===== EXTRAIT FOURNI
Voilà très longtemps qu’un film n’avait pas provoqué en moi des sentiments si contradictoires. Ou le fugacement sublime avait à ce point côtoyé le pleinement vain et raté.
En un sens, cet empilement de couches presque étanches mérite en lui-même le détour pour peu que vous soyez curieux ou avides de choses un tantinet différentes.


Les montagnes Gruss


Les deux heures de ce congrès constituent un bordel artistique relativement inédit, un véritable cirque émotionnel dont je suis prêt à prendre le pari que ce qui m’a emballé pourra être ce qui repoussé mon voisin, et inversement.
Comme si, d’un carquois émotionnel bien rempli, Ari Folman avait copieusement arrosé le paysage de flèches maladroites, sauf une, qui m’avait frappé en plein cœur.


Vous avez sans doute lu le pitch quelque part: on propose à Robin Wright de scanner le corps et les émotions pour que le clone ainsi créé puisse prendre la suite de la carrière à l’écran, évitant les erreurs et les mauvais choix, dus au manque d’assurance de cette dernière.
Une fois chose faite, la toujours délicieuse Robin s’enfonce, par le truchement de drogues nouvelles, dans un monde imaginaire. C’est le moment où le film bascule dans l’animation, peu avant sa moitié, et change radicalement de cap.
==========
* _CONSIGNE A_:
Dans la critique du film d'Ari Folman, à qui propose-t-on de scanner le corps et les émotions ?
* _CONSIGNE B_:
Relevez tous les adverbes en « -ment » de la critique du film d'Ari Folman.
* _CONSIGNE C_:
Poursuivez la critique du film d'Ari Folman à partir de sa dernière phrase.
===== ENREGISTREMENTS
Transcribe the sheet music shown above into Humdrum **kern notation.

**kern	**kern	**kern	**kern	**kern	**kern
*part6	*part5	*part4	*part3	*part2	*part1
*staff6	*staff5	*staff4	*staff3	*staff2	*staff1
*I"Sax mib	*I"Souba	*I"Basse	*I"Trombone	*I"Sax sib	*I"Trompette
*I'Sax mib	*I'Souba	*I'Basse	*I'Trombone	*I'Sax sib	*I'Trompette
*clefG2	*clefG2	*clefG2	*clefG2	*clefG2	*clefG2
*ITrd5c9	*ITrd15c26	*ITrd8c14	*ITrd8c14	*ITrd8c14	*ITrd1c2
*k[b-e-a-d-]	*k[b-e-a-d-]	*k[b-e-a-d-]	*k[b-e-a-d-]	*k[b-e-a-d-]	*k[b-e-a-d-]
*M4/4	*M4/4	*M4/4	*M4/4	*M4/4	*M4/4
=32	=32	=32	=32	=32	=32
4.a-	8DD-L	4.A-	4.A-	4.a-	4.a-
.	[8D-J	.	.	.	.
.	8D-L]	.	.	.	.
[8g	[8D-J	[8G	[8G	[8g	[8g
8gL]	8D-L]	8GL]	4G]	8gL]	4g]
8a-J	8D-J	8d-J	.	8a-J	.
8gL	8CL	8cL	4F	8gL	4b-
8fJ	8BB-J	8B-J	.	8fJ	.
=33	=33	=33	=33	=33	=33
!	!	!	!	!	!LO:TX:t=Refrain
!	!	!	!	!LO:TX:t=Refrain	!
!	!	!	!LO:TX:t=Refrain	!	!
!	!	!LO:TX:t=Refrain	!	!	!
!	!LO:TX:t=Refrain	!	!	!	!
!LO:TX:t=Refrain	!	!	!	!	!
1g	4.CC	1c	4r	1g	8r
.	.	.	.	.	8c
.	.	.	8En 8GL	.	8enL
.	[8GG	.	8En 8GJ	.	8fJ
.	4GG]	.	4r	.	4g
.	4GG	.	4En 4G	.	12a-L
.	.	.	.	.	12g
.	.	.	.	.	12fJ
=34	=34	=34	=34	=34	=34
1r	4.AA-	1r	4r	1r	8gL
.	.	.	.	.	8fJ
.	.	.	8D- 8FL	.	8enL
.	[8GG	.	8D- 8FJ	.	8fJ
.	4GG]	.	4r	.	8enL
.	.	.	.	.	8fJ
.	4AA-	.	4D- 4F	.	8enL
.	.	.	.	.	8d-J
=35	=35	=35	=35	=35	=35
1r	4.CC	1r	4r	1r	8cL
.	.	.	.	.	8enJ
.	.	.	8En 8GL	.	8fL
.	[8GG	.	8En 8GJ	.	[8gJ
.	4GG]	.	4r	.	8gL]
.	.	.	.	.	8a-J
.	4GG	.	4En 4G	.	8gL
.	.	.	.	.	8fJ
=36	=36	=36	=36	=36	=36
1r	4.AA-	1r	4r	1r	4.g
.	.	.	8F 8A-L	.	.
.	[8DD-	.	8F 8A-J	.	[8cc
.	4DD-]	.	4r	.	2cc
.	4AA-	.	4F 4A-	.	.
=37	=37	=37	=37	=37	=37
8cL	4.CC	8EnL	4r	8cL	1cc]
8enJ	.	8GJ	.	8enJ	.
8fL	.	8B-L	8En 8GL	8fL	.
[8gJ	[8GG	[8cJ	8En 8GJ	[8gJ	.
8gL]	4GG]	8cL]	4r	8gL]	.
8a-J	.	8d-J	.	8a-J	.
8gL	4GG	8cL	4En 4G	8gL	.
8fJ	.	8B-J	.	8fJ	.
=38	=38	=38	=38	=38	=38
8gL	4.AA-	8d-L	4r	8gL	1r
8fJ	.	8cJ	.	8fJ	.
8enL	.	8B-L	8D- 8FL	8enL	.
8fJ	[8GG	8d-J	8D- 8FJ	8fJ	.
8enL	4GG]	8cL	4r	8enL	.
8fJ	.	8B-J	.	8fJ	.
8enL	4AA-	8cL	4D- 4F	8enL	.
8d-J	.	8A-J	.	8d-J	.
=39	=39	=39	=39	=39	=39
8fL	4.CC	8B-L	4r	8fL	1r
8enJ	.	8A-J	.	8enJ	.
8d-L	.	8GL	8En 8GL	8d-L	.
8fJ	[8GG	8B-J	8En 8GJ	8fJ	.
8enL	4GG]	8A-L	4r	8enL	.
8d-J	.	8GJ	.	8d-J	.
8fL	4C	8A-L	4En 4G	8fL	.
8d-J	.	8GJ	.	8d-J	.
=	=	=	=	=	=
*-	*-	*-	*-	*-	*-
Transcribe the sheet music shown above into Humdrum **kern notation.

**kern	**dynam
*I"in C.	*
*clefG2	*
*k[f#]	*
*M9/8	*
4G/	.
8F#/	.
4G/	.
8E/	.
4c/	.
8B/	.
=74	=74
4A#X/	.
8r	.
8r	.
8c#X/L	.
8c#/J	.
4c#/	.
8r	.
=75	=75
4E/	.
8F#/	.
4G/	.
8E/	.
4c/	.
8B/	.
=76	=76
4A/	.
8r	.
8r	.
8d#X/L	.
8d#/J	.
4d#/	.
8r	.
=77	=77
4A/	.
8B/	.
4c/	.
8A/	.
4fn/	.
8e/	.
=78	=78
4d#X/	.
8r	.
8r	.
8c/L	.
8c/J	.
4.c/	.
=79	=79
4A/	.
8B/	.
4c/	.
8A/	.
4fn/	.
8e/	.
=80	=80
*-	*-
==========
* _RÉPONSE A_:
À Robin Wright.

* _RÉPONSE B_:
fugacement, pleinement, relativement, inversement, copieusement, radicalement

* _RÉPONSE C_:
Alice au pays des merdes vieilles


Comme beaucoup, je n’ai absolument pas gouté à toute cette deuxième partie qui conjugue un esthétisme pour le moins discutable (ou totalement hideux selon votre degré de tolérance, mixant un côté vintage inadéquat et une animation lorgnant du côté des triplettes de Belleville) et des thématiques un poil ineptes et prétentieuses (oui oui, adapté d’un roman de SF polonais, d’accord)
Il faut dire qu’a avoir voulu scanner toutes les émotions de son héroïne, le réalisateur est allé au bout de sa logique: nous passons nous aussi par toutes les strates imaginables: tristesse, ennui, dégoût, peine, émerveillement, joie, plaisir.
Parce que voilà, si plus de la moitié du film (la deuxième, donc) m’a semblé longue et en partie ratée, le début m’a réservé quelques belles surprises, dont une scène sublime dont je ne me suis toujours pas remis, et qu’il faut que je partage séance tenante.


Le festival de scan


La partie en images "réelles" propose en effet de biens agréables moments (comme Robin toisant l’affiche de Princess Bride) et soulève quelques questions intéressantes (quels choix réels faisons-nous dans la vie? Quel est notre réel degré de liberté ? Que serions-nous capables de faire débarrassés de nos névroses ? Quelle serait notre vie si un double en remplissait une partie ?).


Il semble en fait que toute cette intro concourt à atteindre un point clef, cœur névralgique du récit, scène lumineuse inoubliable, qui contribuera pour moi à classer le congrès dans une catégorie résolument à part. Je vais essayer de dire en quelques mots en quoi elle m’a à ce point touché, tout en essayant d’en dévoiler le moins possible. Bien entendu, vous pouvez faire le choix de ne pas lire le paragraphe qui suit pour garder intact votre faculté de découverte et d’émerveillement.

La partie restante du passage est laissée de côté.